One hundred subjects enrolled at 5 centers, underwent 8 brain TOF-MRA sequences: 5 sequences using compressed sensitivity encoding with acceleration factors of 2, 4, 6, 8, and 10 (CS2, CS4, CS6, CS8, and CS10), 2 using sensitivity encoding with factors of 2 and 4 (SF2 and SF4), and 1 without acceleration as a reference sequence (RS). Five large arteries, 6 medium arteries, and 6 small arteries were evaluated quantitatively (reconstructed signal intensity, structural similarity, contrast ratio) and qualitatively (scores on arteries, artifacts, overall image quality, and diagnostic confidence for aneurysm and stenosis).
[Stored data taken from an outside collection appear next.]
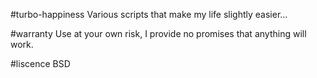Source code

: #turbo-happiness
Various scripts that make my life slightly easier...

#warranty
Use at your own risk, I provide no promises that anything will work.

#liscence
BSD
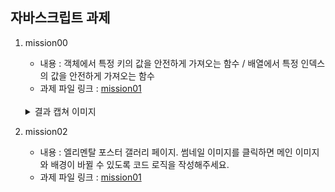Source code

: ## 자바스크립트 과제

1. mission00

   - 내용 : 객체에서 특정 키의 값을 안전하게 가져오는 함수 / 배열에서 특정 인덱스의 값을 안전하게 가져오는 함수
   - 과제 파일 링크 : [mission01](./mission01/mission-0.js)
    </br>
    <details>
    <summary>결과 캡쳐 이미지</summary>
    <div markdown="1">
      <img src="./mission00/assets/mission-0-result.png" alt="첫 번째 과제 결과 캡쳐 이미지">
    </div>
    </details>

2. mission02

   - 내용 : 엘리멘탈 포스터 갤러리 페이지. 썸네일 이미지를 클릭하면 메인 이미지와 배경이 바뀔 수 있도록 코드 로직을 작성해주세요.
   - 과제 파일 링크 : [mission01](./mission02/client/main.js)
Comparisons were performed among the 8 sequences.

- The quantitative measurements showed that the reconstructed signal intensities of the assessed arteries and the structural similarity consistently decreased as the compressed sensitivity encoding acceleration factor increased, and no significant difference was found for the contrast ratios in pair-wise comparisons among SF2, CS2, and CS4.

- Qualitative evaluations showed no significant difference in pair-wise comparisons among RS, SF2, and CS2.

- The visualization of all the assessed arteries was acceptable for CS2 and CS4, while 2 small arteries in images of CS6 were not reliably displayed, and the visualization of large arteries was acceptable in images of CS8 and CS10.

CS4 is recommended for routine brain TOF-MRA with balanced image quality and acquisition time; CS6, for examinations when small arteries are not evaluated; and CS10, for fast visualization of large arteries.